July 10, 2006

Critical Tourism in Science Fiction

On the subject of The Matrix, I don't have a problem with a paper that argues that it fails to do something, but it seems to me that such an argument should demonstrate how and when the film assumed the responsibility to have done that thing to begin with. When I say that we ought to critique the movie that they made, not the one they failed to make, I don't mean that we're not allowed to force them to take responsibility for the content.

For example, a movie might implicitly promise to do something, by virtue of genre, and then not do so, an action movie that 'fails' to have a big, violent climax. It might evoke a certain philosophical perspective and never follow up on it, as The Matrix does with Baudrillard, or get it utterly wrong, as Fritz Lang's Metropolis does with Marxism (although we could also argue that Metropolis is quite specifically an argument against Marxism, but that's a side issue).

This is a thought in process, so forgive me for its roughness, but it seems to me that there we're talking about two different critical operations, the presence critique versus the absence critique (I'm entirely making up these terms, by the way).

In the presence critique, we might say (random example) that The Matrix aligns one clothing aesthetic (goth-like club wear) with rebellion and individualism (in the film, it's labelled 'good'), and another (the IBM uniform: black suit + white shirt) with conformity and institutional power ('bad'). That, to me, is an evaluation of something the movie does, and we can site evidence to back up the claim.

In the absence critique, we might say the film fails to deconstruct the interplay of fashion and morality. In so doing, we'd probably end up making several of the same points, what clothing is aligned with what social values, as above, but we'd be doing so with the running assumption that the film ought to have deconstructed that intersection of aesthetics and ethics.

My response to that absence critique is: at what point did that film in any way claim it would deconstruct its aesthetic/ethical representation? How can we reasonably expect it to have done so? In a more methodological sense, how can we claim to perceive an absence without the promise of a presence?

If I were to analyze the methodology of the absence critique, I'd say that the critic takes a theoretical position (and therefore a political and moral one), but then expects the art she encounters to conform to that theoretical position. She could perceive a 'lack' or a 'failure' only if she were to pin a set of expectations onto the
art, which seems unreasonable to me. It's the equivalent of going to a Merchant Ivory period piece set in the Edwardian period and complaining about the lack of a kung fu battle at the end. The movie never implied it would have one, therefore logically it can't 'lack' one.

Zizeck does the same thing when claims that the Zionites ought not to die in reality when they die in the matrix. He's imposing his own, essentially made up, expectations onto the film even though it explicitly states and clearly demonstrates that they simply do. That fact is an element of the plot. Claiming that it ought not to be one is an empty complaint. Instead, tell me what it means that it's present.

That, and he gets the chronology totally wrong at the end of the movie. How you could possibly miss that Neo doesn't become The One until after Smith shoots him is beyond me.

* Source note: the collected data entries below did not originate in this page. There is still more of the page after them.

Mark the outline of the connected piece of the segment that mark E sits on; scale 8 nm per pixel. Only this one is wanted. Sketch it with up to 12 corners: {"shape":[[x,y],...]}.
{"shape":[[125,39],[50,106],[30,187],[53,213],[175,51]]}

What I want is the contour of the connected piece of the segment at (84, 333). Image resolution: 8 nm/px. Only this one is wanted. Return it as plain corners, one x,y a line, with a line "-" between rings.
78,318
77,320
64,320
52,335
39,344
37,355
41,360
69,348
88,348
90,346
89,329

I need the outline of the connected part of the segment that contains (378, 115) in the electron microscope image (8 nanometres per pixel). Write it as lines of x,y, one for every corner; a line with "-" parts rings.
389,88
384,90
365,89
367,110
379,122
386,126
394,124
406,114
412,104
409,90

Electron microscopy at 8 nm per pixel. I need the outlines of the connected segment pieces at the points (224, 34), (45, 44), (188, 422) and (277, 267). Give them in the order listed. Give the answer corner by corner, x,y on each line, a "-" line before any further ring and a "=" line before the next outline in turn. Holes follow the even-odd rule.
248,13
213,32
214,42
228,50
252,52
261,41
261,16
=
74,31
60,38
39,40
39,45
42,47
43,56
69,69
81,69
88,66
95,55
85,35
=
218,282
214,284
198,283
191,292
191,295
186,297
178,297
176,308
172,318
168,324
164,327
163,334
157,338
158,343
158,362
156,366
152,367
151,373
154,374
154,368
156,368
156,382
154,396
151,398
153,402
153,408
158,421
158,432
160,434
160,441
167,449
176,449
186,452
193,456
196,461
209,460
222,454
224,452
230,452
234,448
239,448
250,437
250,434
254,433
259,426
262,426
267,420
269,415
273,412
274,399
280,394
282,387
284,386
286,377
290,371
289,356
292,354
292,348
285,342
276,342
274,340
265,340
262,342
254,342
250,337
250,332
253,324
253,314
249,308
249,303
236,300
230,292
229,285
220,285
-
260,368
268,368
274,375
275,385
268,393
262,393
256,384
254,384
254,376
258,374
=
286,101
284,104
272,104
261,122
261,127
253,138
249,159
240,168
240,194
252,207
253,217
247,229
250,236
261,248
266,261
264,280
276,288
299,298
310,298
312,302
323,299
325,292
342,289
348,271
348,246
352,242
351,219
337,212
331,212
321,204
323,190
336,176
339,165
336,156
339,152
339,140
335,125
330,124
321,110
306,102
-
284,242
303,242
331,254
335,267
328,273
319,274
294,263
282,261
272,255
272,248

The point isn't that I think he's done some horrible disservice to the film, but that screwing up the order of events is a sign of, if you'll pardon me, bad scholarship.

It's also very common amongst critics who attempt to dabble in sci-fi and fantasy. If I had to guess, I'd say that they have so little respect for the primary material that getting the details wrong just doesn't bother them. It doesn't deserve that kind of close attention. Zizeck specifically says that "the ideal audience member [is] an
idiot." He's a tourist at best; someone who's just arrived in a new country and has decided that he understands it better than the locals. At worst, he's slumming it, checking out what these poor 'idiotic' sci-fi people think they're up to, and then telling them what they're 'really' up to.